"A data-driven fuzzy approach to simulate the critical shear stress of mixed cohesive/non-cohesive sediments"The critical shear stress of cohesive and mixed cohesive/non-cohesive sediments is affected by multiple interacting physical, chemical and biological parameters. There are various mathematical approaches in the scientific literature for computing critical shear stress. However, processes that influence sediment stability are still not fully understood, and available formulas differ considerably. These discrepancies in the literature arise from random system behaviour (natural variability of the sediments), different definitions of the critical shear stress, different measurement techniques and different model frameworks (scope of the parameters, undisturbed versus artificial sediment samples).

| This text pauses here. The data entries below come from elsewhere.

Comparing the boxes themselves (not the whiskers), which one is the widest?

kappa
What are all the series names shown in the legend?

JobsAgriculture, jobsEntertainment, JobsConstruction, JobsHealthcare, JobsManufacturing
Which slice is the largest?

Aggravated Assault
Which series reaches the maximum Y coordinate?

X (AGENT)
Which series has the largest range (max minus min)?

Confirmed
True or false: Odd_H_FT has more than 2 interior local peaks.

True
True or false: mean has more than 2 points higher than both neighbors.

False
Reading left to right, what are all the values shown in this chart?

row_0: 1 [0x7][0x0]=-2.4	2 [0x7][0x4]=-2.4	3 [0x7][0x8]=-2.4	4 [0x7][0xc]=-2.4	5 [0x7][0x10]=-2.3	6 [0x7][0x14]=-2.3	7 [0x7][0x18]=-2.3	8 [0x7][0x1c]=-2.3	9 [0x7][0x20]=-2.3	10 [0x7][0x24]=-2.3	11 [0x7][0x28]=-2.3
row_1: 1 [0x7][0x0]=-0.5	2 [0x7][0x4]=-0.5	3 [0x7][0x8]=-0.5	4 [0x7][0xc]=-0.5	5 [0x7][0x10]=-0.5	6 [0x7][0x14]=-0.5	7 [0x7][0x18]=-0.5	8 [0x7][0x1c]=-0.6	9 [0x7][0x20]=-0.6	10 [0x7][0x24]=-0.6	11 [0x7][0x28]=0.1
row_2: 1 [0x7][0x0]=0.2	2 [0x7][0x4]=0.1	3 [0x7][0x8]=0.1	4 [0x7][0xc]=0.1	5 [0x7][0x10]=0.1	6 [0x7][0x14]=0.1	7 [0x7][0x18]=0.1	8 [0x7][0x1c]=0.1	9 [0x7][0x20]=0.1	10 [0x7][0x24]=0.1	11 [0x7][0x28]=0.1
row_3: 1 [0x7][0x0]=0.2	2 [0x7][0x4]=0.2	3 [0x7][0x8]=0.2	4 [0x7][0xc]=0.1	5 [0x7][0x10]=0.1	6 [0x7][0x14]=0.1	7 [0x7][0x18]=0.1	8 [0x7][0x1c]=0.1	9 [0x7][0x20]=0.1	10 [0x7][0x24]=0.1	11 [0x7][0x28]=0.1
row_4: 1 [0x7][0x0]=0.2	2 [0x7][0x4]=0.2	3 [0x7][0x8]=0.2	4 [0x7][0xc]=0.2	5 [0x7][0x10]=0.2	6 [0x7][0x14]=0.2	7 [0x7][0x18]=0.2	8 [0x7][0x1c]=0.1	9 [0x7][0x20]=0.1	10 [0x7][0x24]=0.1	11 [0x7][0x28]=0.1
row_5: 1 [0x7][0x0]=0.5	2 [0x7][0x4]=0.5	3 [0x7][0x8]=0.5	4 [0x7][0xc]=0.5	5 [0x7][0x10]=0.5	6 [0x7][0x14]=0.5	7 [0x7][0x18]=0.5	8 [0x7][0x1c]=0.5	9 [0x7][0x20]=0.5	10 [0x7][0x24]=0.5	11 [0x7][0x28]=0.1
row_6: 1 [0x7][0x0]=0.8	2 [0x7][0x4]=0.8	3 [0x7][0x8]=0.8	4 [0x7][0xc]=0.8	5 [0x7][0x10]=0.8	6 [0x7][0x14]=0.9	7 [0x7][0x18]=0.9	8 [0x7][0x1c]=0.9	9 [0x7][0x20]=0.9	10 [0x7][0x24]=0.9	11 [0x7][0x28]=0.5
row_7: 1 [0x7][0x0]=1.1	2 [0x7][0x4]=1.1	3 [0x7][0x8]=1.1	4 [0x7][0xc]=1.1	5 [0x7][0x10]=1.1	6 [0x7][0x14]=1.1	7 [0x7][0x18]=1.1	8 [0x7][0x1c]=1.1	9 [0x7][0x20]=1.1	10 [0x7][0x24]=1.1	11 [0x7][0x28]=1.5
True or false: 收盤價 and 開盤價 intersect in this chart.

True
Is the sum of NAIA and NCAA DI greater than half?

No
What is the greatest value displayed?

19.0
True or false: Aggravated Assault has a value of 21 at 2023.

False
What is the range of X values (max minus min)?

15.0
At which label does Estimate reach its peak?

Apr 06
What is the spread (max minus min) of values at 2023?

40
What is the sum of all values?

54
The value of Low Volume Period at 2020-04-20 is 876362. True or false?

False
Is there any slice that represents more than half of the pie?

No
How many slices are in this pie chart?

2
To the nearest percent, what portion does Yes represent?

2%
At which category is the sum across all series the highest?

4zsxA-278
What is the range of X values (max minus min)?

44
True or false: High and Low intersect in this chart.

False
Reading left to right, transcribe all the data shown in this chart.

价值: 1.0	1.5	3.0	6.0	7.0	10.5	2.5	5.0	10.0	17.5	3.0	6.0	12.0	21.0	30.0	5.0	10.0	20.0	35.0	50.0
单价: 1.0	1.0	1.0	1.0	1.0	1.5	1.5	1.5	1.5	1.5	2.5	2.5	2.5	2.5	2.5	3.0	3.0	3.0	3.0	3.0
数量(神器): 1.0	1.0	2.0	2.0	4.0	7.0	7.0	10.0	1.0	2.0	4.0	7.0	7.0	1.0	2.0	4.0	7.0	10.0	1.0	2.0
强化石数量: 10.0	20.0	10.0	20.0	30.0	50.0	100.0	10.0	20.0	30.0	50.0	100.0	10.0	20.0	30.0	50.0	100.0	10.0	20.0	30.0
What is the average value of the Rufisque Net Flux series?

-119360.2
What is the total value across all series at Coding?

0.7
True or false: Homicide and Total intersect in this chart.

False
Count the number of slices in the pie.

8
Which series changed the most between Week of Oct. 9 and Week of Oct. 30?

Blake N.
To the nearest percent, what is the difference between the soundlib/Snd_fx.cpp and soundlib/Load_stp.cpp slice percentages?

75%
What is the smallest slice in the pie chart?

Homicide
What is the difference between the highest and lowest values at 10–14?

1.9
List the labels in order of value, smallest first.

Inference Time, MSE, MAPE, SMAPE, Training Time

While analytical approaches fail to address the involved uncertainties, fuzzy logic-based models integrate uncertainty and imprecision.
Materials and methods:
With this in mind, a data-driven neuro-fuzzy model (ANFIS) was used to determine the critical shear stress based on sediment characteristics such as wet bulk density and grain size distribution. In order to select model predictors systematically, an automated stepwise regression algorithm was applied. The database for this analysis consisted of 447 measurements of the critical shear stress originating from 64 undisturbed sediment samples.
Results and discussion:
The study identified clay content as the primarily controlling variable for erosion resistance. Depending on the characteristics of the sampling location, the bulk density was also selected as a model predictor. In comparison to analytical models that are available in the scientific literature, the fuzzy model achieved higher correlation coefficients between measured and predicted data.
The neuro-fuzzy-model includes uncertainties of input variables and their interactions directly. Thus, it provides a reliable method for the prediction of erosion thresholds of cohesive/non-cohesive mixtures. It was also shown that this approach requires fewer measured variables as well as fewer assumptions than the models it was compared to.